Line code in telecommunication

In telecommunications, a paired disparity code is a line code in which at least one of the data characters is represented by two codewords of opposite disparity that are used in sequence so as to minimize the total disparity of a longer sequence of digits.

A particular codeword of any line code can either have no disparity (the average weight of the codeword is zero), negative disparity (the average weight of the codeword is negative), or positive disparity (the average weight of the codeword is positive).

In a paired disparity code, every codeword that averages to a negative level (negative disparity) is paired with some other codeword that averages to a positive level (positive disparity).

In a system that uses a paired disparity code, the transmitter must keep track of the running DC buildup – the running disparity – and always pick the codeword that pushes the DC level back towards zero.
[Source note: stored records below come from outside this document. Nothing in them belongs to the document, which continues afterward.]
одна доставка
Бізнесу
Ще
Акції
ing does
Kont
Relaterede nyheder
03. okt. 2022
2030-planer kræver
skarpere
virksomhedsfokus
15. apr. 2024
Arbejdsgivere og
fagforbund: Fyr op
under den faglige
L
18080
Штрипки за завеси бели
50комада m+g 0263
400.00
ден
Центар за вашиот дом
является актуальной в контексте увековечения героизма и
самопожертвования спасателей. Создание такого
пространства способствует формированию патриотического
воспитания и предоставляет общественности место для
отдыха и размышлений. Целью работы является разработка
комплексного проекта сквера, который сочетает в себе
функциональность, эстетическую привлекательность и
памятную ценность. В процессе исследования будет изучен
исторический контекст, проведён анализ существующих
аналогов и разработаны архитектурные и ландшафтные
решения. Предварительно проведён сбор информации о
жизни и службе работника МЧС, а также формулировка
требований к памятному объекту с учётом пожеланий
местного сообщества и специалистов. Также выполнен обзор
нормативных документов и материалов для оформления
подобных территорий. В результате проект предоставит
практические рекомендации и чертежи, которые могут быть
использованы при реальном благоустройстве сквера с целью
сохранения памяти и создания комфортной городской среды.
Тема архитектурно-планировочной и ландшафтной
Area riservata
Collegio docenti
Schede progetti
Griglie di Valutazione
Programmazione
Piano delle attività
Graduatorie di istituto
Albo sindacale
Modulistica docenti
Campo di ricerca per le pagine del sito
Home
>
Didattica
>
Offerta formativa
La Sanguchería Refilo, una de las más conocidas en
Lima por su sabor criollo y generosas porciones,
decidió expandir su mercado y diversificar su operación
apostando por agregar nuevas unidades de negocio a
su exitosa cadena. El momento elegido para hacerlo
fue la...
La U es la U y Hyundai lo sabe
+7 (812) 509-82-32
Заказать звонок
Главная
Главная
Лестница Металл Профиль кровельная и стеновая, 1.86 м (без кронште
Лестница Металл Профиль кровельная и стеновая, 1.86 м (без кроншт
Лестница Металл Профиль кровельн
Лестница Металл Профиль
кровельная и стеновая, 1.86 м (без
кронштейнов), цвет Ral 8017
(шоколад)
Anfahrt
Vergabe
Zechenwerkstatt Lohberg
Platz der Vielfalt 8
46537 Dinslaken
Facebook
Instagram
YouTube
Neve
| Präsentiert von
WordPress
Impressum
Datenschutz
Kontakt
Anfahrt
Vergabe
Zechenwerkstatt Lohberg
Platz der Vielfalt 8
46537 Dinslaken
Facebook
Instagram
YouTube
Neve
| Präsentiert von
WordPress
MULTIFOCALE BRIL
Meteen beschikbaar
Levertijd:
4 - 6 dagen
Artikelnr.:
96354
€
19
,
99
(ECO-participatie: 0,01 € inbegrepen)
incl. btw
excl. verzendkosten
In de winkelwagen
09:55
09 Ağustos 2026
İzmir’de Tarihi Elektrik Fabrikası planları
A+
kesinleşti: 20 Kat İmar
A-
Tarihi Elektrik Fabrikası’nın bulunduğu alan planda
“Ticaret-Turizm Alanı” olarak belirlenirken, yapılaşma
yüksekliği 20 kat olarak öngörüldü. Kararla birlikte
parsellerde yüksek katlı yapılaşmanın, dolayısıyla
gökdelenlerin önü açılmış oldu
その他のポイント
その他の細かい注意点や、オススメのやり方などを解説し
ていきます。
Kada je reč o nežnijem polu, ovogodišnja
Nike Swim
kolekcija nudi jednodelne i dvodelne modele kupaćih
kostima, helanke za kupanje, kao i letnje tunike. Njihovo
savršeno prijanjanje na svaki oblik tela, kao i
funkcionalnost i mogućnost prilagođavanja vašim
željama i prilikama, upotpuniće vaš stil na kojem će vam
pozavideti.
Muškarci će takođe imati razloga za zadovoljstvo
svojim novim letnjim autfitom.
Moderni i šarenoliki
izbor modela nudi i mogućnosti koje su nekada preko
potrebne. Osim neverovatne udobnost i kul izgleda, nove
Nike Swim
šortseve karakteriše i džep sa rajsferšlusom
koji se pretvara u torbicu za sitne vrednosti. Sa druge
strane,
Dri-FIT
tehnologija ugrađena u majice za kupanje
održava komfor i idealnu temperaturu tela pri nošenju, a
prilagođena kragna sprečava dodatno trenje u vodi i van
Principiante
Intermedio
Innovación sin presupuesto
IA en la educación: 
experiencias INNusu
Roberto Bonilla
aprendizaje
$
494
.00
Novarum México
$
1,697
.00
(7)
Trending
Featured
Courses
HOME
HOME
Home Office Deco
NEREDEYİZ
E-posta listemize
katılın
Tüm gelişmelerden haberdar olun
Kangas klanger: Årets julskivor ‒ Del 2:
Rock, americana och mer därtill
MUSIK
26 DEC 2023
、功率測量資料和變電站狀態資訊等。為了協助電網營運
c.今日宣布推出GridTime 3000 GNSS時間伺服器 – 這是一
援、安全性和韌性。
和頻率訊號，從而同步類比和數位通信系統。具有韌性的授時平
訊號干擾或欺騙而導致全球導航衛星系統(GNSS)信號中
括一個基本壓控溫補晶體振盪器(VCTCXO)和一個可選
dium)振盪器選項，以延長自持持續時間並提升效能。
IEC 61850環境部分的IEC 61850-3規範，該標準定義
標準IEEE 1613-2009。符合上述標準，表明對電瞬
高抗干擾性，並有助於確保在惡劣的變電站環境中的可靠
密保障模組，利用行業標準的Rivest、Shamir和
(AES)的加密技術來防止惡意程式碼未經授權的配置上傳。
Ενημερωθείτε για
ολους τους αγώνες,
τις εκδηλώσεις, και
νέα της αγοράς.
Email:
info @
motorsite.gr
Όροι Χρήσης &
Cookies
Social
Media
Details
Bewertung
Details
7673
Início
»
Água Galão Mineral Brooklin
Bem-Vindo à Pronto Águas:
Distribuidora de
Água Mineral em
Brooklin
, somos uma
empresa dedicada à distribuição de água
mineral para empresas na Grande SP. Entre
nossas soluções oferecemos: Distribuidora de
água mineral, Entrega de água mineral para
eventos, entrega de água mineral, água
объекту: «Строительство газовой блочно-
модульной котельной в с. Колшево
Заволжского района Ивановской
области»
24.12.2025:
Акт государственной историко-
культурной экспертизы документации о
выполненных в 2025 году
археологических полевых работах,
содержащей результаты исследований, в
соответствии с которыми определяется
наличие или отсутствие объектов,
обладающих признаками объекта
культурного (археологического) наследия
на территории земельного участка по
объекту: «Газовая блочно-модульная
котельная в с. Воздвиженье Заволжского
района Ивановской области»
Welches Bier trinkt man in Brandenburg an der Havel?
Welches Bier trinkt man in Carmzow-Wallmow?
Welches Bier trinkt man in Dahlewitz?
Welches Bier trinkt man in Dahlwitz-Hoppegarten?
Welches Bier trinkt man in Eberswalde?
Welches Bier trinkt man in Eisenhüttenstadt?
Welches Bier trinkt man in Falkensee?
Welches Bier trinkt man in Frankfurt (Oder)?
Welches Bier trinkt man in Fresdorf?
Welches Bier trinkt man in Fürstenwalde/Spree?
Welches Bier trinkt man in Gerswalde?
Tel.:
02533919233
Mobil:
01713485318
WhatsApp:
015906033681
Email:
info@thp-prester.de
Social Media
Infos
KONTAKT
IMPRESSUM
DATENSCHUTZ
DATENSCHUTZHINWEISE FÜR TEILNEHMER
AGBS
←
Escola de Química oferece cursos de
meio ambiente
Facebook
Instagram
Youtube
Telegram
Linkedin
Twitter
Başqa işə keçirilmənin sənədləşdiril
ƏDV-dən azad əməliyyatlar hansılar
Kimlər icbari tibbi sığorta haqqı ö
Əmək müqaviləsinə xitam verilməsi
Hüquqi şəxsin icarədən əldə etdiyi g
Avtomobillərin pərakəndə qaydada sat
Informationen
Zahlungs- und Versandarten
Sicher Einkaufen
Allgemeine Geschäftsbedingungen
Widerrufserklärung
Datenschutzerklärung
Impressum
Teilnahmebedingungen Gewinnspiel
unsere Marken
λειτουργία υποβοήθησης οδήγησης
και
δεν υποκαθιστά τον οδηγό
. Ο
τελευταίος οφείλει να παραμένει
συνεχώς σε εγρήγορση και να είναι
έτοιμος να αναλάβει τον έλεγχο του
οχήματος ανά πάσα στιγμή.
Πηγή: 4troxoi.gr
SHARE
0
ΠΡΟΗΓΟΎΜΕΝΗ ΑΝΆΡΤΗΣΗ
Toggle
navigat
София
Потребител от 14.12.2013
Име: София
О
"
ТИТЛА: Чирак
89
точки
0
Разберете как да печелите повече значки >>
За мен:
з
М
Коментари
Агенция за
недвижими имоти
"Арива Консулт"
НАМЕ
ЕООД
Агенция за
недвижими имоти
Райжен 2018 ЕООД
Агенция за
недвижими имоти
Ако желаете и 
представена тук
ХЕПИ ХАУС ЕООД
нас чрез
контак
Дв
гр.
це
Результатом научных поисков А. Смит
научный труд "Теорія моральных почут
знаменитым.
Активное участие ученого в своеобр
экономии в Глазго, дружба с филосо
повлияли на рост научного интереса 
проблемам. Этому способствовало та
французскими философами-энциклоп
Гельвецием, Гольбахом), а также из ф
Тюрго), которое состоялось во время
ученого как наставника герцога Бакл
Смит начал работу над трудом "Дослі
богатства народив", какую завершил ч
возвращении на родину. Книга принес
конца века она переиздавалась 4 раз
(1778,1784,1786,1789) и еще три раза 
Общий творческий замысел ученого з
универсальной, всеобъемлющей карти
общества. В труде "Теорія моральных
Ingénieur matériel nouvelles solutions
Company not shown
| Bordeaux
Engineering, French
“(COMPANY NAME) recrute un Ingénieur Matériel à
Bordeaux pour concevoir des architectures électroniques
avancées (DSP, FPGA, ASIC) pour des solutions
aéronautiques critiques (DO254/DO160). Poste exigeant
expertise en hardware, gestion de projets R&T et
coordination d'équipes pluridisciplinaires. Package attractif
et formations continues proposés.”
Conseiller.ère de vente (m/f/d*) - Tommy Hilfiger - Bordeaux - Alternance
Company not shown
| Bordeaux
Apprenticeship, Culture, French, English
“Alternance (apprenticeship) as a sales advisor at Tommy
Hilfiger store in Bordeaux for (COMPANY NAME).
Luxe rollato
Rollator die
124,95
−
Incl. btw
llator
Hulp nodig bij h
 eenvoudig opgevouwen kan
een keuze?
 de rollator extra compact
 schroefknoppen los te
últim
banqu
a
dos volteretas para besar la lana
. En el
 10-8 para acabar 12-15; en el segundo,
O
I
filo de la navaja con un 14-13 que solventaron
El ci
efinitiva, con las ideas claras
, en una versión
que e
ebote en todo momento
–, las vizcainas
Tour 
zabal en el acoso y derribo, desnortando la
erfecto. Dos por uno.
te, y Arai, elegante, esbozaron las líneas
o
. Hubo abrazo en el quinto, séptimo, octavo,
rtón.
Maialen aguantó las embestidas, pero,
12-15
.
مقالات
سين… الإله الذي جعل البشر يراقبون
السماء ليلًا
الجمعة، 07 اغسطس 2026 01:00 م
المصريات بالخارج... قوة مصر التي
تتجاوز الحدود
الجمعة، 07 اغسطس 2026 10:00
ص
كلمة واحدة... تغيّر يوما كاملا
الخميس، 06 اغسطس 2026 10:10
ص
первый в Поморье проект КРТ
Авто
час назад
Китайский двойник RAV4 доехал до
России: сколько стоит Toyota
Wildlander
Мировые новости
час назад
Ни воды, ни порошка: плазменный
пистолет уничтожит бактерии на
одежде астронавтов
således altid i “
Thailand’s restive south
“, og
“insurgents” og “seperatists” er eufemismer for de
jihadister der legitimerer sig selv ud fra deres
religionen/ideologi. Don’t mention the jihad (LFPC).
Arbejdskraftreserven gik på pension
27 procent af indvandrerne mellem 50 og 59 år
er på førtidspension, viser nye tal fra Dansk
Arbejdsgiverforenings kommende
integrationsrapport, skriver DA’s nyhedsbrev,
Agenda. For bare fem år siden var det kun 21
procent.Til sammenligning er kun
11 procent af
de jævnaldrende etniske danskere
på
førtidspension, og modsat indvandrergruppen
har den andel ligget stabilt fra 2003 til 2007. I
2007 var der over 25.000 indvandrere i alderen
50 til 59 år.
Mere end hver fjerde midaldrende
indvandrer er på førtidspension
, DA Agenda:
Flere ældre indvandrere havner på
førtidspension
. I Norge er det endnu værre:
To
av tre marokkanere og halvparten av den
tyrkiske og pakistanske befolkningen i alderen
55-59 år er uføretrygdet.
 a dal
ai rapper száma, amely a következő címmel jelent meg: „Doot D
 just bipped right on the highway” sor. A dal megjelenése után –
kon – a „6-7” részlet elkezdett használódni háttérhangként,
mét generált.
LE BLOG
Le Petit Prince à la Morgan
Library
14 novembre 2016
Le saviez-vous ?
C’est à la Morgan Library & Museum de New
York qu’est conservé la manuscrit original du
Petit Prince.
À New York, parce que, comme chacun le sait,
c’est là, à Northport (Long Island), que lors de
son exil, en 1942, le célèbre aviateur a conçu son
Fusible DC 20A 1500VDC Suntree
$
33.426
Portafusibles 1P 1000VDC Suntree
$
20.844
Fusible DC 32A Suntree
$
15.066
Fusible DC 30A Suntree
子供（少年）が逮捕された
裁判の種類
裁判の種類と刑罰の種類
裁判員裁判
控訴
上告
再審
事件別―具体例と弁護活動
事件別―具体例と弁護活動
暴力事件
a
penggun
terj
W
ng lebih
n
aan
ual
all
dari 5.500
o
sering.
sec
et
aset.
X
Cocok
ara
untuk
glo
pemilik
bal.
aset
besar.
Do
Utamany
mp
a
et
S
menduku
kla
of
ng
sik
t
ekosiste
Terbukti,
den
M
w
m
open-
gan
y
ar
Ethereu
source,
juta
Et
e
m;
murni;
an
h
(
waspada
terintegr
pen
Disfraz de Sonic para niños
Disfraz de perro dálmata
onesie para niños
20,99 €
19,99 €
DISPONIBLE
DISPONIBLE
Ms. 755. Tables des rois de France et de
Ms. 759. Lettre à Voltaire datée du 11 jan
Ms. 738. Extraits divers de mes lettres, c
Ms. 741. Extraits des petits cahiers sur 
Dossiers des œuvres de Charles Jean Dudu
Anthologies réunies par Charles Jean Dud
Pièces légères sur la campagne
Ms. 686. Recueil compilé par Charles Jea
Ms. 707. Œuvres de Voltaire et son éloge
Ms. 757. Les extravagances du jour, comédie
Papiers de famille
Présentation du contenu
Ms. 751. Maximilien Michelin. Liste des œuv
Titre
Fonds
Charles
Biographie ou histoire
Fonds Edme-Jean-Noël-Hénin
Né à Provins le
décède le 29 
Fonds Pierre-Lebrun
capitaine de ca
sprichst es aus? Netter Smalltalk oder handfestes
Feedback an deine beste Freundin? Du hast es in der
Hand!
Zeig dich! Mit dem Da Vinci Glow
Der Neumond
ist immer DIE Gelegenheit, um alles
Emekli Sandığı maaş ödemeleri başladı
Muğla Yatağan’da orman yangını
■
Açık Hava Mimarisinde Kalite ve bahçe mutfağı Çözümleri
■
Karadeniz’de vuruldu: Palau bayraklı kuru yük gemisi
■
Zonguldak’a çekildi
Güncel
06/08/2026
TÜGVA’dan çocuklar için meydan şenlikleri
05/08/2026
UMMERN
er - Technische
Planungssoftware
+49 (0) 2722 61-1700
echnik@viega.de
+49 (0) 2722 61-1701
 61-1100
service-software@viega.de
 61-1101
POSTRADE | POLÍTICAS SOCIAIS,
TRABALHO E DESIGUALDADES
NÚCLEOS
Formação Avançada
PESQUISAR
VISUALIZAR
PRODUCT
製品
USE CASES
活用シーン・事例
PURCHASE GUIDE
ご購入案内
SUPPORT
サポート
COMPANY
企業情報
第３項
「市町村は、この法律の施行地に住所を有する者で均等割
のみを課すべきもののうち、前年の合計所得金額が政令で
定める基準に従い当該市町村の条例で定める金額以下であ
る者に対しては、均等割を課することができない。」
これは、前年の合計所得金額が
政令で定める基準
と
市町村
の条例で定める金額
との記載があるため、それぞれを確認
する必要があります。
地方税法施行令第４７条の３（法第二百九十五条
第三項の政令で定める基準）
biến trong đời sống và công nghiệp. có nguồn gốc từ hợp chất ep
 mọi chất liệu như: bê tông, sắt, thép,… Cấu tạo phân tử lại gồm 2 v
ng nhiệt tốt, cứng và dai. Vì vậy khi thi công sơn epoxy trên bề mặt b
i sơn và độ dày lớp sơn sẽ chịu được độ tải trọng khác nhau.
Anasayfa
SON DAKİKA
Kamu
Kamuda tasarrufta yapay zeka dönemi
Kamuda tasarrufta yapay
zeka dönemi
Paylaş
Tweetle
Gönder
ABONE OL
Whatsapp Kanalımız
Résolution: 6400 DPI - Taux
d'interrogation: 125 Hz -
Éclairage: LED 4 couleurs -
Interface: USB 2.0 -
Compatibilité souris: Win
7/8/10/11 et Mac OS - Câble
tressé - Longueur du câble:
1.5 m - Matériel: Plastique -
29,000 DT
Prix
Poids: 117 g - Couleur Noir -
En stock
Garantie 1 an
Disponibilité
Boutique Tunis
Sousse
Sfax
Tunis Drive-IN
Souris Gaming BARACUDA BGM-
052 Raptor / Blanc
The receiver is designed so that either codeword of the pair decodes to the same data bits.

Most line codes use either a paired disparity code or a constant-weight code.

The simplest paired disparity code is alternate mark inversion signal. Other paired disparity codes include 8b/10b, 8B12B, the modified AMI codes, coded mark inversion, and 4B3T.

The digits may be represented by disparate physical quantities, such as two different frequencies, phases, voltage levels, magnetic polarities, or electrical polarities, each one of the pair representing a 0 or a 1.